Dataset content Block Start

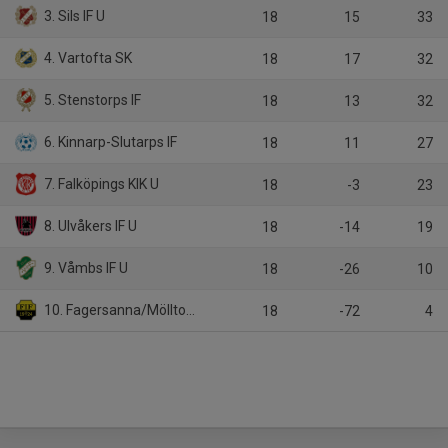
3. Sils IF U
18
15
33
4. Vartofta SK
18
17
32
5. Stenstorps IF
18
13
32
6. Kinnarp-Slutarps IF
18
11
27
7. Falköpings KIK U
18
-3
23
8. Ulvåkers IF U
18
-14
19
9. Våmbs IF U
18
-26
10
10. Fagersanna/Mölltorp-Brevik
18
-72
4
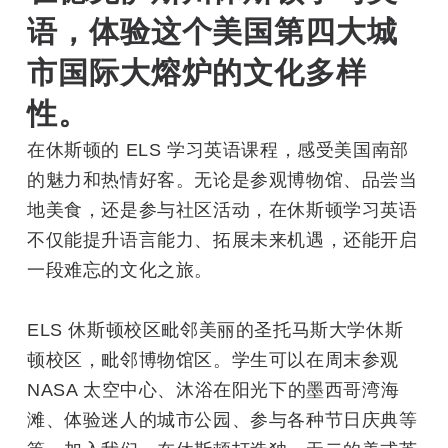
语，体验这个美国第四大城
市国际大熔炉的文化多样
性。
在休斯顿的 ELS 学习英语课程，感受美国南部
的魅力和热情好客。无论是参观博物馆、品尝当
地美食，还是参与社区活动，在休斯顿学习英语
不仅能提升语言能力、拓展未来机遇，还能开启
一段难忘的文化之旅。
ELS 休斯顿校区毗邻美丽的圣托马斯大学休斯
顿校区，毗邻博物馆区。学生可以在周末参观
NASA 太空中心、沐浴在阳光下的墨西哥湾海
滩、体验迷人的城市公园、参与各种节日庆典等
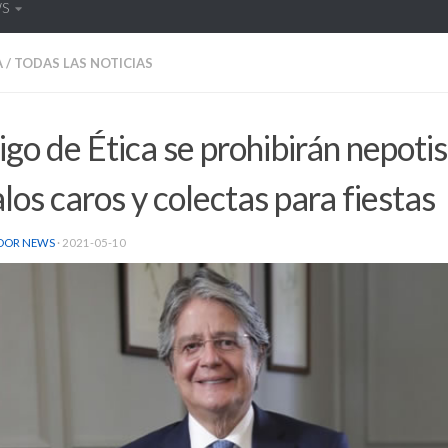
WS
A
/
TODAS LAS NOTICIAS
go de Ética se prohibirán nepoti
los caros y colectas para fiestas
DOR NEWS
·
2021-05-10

Dataset content Block End

- Exercise -
Each line of the data above should be reproduced without alteration, and no picture should appear in the copy.

- Exercise result -
3. Sils IF U
18
15
33
4. Vartofta SK
18
17
32
5. Stenstorps IF
18
13
32
6. Kinnarp-Slutarps IF
18
11
27
7. Falköpings KIK U
18
-3
23
8. Ulvåkers IF U
18
-14
19
9. Våmbs IF U
18
-26
10
10. Fagersanna/Mölltorp-Brevik
18
-72
4
语，体验这个美国第四大城
市国际大熔炉的文化多样
性。
在休斯顿的 ELS 学习英语课程，感受美国南部
的魅力和热情好客。无论是参观博物馆、品尝当
地美食，还是参与社区活动，在休斯顿学习英语
不仅能提升语言能力、拓展未来机遇，还能开启
一段难忘的文化之旅。
ELS 休斯顿校区毗邻美丽的圣托马斯大学休斯
顿校区，毗邻博物馆区。学生可以在周末参观
NASA 太空中心、沐浴在阳光下的墨西哥湾海
滩、体验迷人的城市公园、参与各种节日庆典等
WS
A
/
TODAS LAS NOTICIAS
go de Ética se prohibirán nepoti
los caros y colectas para fiestas
DOR NEWS
·
2021-05-10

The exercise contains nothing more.